Recurring tasks and workflows

Auto-create a task or auto-trigger a workflow on a daily, weekly, or monthly schedule.

A recurrence is a schedule that creates work for you automatically. You set it up once, and the system spawns a fresh task (or triggers a fresh workflow run) on the cadence you pick, in the timezone you choose.

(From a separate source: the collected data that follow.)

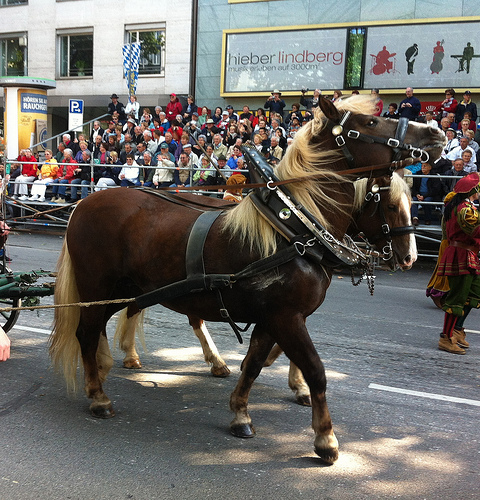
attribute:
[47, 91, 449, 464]
horse — brown, trotting, walking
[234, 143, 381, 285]
bridle — black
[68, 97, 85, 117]
parking sign — blue, white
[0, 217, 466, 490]
asphalt — gray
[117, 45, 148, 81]
flag — blue, white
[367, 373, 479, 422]
line — white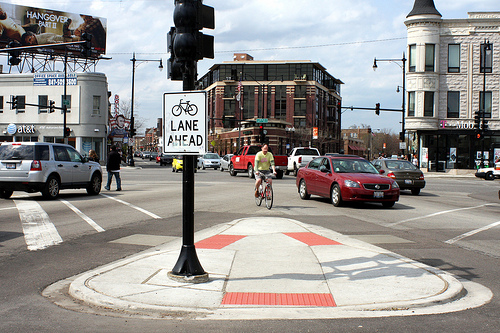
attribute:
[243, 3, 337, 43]
sky — above, blue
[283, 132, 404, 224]
car — red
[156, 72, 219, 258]
pole — black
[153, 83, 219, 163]
sign — white, bicycle, bike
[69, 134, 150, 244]
person — walking, light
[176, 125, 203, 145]
writing — english, black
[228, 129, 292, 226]
man — riding, wearing, walking, shirt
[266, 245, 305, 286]
concrete — white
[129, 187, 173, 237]
line — white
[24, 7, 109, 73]
poster — background, large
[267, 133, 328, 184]
suv — white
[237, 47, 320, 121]
building — brown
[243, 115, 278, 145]
light — stop, street, traffic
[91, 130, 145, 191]
pedestrian — crossing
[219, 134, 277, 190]
truck — red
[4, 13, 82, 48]
billboard — top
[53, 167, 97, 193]
car — silver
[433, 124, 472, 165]
store — att, tmobile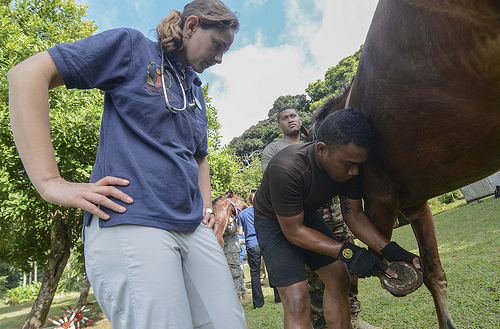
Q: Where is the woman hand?
A: On hips.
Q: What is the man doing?
A: Inspecting horse hoof.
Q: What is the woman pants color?
A: Light gray.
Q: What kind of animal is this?
A: Horse.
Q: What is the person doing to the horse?
A: Fitting the horses shoe.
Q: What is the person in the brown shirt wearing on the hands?
A: Gloves.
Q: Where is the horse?
A: Green field.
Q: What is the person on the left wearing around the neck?
A: Stethoscope.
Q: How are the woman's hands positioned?
A: On the hips.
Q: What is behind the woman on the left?
A: Trees.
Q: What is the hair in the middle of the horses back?
A: Mane.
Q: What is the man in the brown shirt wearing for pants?
A: Shorts.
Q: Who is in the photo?
A: Some people.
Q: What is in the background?
A: Trees.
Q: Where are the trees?
A: Behind the people.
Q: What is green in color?
A: The grass.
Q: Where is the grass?
A: Below the people.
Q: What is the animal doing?
A: Standing.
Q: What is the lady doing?
A: Standing.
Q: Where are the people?
A: Outside somewhere.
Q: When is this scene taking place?
A: Daytime.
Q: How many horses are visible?
A: Two.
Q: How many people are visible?
A: Five.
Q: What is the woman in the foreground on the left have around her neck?
A: Stethoscope.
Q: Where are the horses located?
A: Field.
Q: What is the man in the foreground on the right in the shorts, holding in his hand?
A: The horse's hoof.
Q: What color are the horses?
A: Brown.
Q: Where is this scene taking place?
A: At a farm for horses.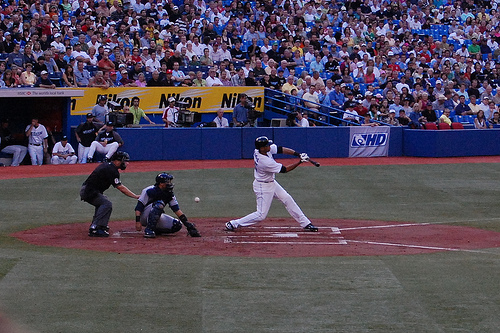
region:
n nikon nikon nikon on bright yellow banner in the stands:
[46, 84, 265, 116]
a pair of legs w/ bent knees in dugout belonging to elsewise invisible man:
[0, 140, 30, 168]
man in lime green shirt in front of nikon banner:
[120, 93, 158, 125]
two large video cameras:
[98, 100, 203, 129]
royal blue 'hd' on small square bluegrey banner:
[351, 127, 391, 151]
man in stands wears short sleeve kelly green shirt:
[465, 36, 484, 59]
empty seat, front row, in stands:
[455, 112, 472, 127]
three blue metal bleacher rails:
[258, 85, 401, 128]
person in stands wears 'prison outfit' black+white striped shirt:
[174, 18, 192, 33]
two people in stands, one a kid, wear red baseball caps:
[106, 63, 180, 85]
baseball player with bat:
[219, 130, 336, 237]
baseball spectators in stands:
[291, 28, 406, 78]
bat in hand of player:
[296, 148, 326, 175]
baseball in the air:
[188, 188, 214, 208]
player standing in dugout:
[23, 112, 50, 173]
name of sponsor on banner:
[162, 84, 258, 117]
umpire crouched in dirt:
[73, 147, 145, 241]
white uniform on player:
[244, 163, 310, 233]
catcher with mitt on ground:
[146, 170, 205, 242]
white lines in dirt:
[301, 230, 361, 252]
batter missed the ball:
[256, 136, 333, 246]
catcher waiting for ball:
[145, 162, 201, 252]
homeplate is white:
[265, 223, 329, 255]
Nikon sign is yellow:
[92, 82, 275, 121]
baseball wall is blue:
[136, 126, 303, 161]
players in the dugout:
[13, 112, 100, 169]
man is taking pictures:
[169, 94, 206, 132]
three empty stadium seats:
[428, 120, 458, 140]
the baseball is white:
[191, 195, 205, 208]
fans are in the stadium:
[23, 24, 184, 73]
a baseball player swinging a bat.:
[217, 130, 323, 244]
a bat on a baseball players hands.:
[293, 140, 328, 175]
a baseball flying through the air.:
[188, 188, 205, 203]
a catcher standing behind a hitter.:
[132, 171, 199, 249]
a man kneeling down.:
[71, 148, 146, 243]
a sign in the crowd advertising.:
[342, 111, 398, 170]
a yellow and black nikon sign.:
[53, 70, 272, 122]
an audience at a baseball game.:
[0, 5, 497, 167]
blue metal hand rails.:
[249, 85, 405, 127]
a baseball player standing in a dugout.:
[20, 113, 57, 164]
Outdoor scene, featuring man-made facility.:
[6, 2, 498, 325]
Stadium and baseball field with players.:
[0, 3, 496, 330]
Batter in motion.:
[235, 124, 327, 236]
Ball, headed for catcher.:
[188, 187, 205, 211]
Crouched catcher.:
[133, 170, 200, 249]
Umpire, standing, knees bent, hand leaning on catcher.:
[69, 147, 141, 252]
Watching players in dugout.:
[6, 112, 133, 163]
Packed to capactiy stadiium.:
[7, 10, 494, 127]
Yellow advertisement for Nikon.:
[71, 82, 266, 117]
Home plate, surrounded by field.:
[192, 159, 498, 331]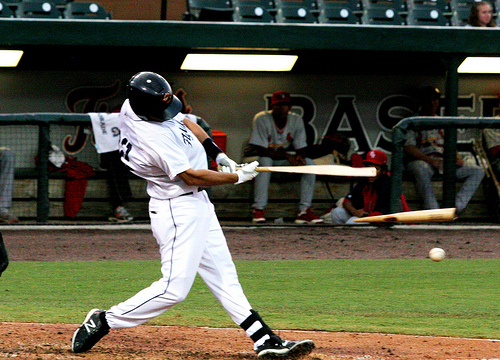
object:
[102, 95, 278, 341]
uniform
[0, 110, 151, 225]
fence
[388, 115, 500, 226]
fence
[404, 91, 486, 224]
man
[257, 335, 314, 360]
shoe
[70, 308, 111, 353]
shoe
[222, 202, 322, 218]
cleats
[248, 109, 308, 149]
white shirt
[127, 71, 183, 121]
baseball helmet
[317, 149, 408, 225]
man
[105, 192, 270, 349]
white pants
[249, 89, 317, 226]
man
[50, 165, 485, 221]
bench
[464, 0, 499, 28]
spectator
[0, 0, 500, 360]
gallery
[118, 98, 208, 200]
white jerssey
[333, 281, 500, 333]
lawn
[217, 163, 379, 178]
bat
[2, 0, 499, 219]
dugout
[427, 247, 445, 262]
wine bottle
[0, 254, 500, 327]
field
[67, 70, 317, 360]
man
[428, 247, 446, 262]
ball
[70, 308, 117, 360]
box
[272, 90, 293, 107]
cap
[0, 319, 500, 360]
dirt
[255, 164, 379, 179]
batter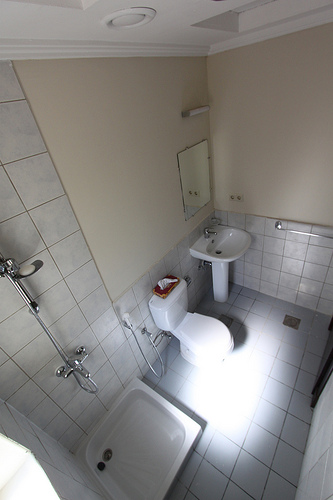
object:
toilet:
[147, 262, 236, 378]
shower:
[0, 225, 104, 409]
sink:
[189, 212, 258, 272]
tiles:
[267, 345, 305, 393]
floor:
[161, 298, 305, 487]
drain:
[276, 306, 306, 335]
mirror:
[169, 131, 233, 224]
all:
[0, 0, 332, 498]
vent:
[189, 0, 333, 42]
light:
[169, 92, 233, 126]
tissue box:
[149, 258, 185, 305]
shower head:
[0, 240, 48, 297]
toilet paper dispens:
[177, 268, 197, 289]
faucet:
[198, 215, 223, 244]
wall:
[3, 60, 204, 318]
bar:
[268, 207, 333, 257]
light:
[96, 0, 163, 57]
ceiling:
[0, 0, 331, 61]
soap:
[86, 456, 110, 477]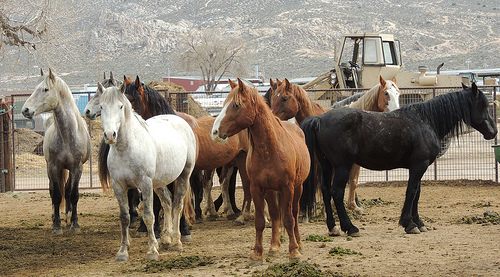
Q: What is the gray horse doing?
A: The gray horse is standing in pasture.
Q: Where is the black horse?
A: The black horse standing in pasture on the right of the other horses.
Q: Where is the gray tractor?
A: The gray tractor is on the horse farm.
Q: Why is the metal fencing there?
A: The metal gate and fencing is there to contain the horses.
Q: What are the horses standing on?
A: Dirt.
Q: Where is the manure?
A: On the ground.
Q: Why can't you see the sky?
A: Mountainous terrain.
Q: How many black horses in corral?
A: One.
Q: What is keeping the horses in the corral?
A: Fence.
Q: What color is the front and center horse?
A: Brown and white.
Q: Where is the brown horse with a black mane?
A: Behind the white horse.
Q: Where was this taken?
A: Horse corral.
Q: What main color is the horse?
A: Brown.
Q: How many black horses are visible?
A: One.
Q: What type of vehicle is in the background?
A: A tractor.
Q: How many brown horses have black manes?
A: One.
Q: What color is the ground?
A: Brown.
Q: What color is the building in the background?
A: Red.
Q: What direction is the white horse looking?
A: To the left.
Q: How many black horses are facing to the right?
A: One.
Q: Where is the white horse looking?
A: At the camera.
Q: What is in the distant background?
A: Mountains.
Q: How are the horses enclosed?
A: Fence.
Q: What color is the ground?
A: Brown and green.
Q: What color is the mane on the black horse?
A: Black.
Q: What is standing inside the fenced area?
A: Horses.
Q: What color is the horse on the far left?
A: Grey.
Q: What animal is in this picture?
A: Horses.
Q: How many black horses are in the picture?
A: One.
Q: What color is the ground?
A: Brown.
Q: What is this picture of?
A: Horses.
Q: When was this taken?
A: Daytime.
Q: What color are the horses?
A: Black, brown, white, grey.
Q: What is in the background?
A: Hills.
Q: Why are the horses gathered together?
A: They're fenced in.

Use recurrences for anything that repeats: a weekly status report, a monthly reconciliation, a daily standup checklist.

Recurring tasks

Setting one up

  1. Open the Tasks page.
  2. Click the arrow on the New Task button and choose Schedule recurring task.
  3. Fill in the task details (title, description, priority, assignees) just like a normal task, plus:
    • Estimated hours, the effort estimate for each spawned task.
    • Deadline (hours after spawn), instead of a fixed calendar deadline. Each spawned task gets a deadline this many working hours after it is created.
    • The recurrence fields (see below).
  4. Click Schedule.

Managing recurring tasks

The Tasks page has a Recurring section listing every recurring task in the org. Each row shows the schedule summary and the next run time. Per-row actions:

  • Edit, change the task details or the schedule.
  • Pause / Resume, stop spawning without deleting the recurrence, then pick it back up later. A paused recurrence shows a Paused badge.
  • Run now, spawn a task immediately without waiting for the schedule.
  • Delete, remove the recurrence. Tasks it already spawned stay.

Recurring workflows

You can also auto-trigger a whole workflow on a schedule.

Setting one up

  1. Open the Workflows page, Templates tab.
  2. Click the arrow on the template's Run button and choose Schedule recurring run.
  3. Give the run an optional name and pick an optional project to attach the spawned tasks to.
  4. Fill in the recurrence fields. A live ETA preview shows how long each run is expected to take.
  5. Click Schedule.

The Workflows page has a Recurring tab listing recurring workflows, with the same Pause / Resume, Run now, and Delete actions.

Changing what a recurring workflow produces

A recurring workflow reloads the template's current task list and default assignees every time it fires. To change what future runs look like, edit the template itself. The recurring schedule does not keep its own copy of the workflow.

The recurrence fields

Both recurring tasks and recurring workflows share the same scheduling controls:

  • Repeats, Daily, Weekly, or Monthly.
  • Every, the interval, for example "every 2 weeks".
  • Days of week (Weekly only), pick which weekdays it fires on.
  • Day of month (Monthly only). If a month is shorter than the chosen day, it fires on the last day of that month instead.
  • Time of day, the hour and minute it fires at.
  • Timezone, the schedule is anchored to wall-clock time in this zone, so a 9 AM schedule fires when that timezone reads 9 AM, even across daylight saving changes.
  • Starts and Ends (optional), the date window the recurrence is active for.

A summary line and a Next run preview update live as you edit so you can confirm the schedule before saving.

After an outage

If the system was down when a recurrence should have fired, it catches up with a single run, not one per missed slot. You will not come back to a stack of identical tasks.

Permissions you'll need

  • Recurring tasks follow the same rules as creating a task: you need Create Tasks to schedule a recurring task for other people; without it you can still schedule one for yourself.
  • Recurring workflows need Projects to view and Manage Projects to create, edit, pause, run, or delete.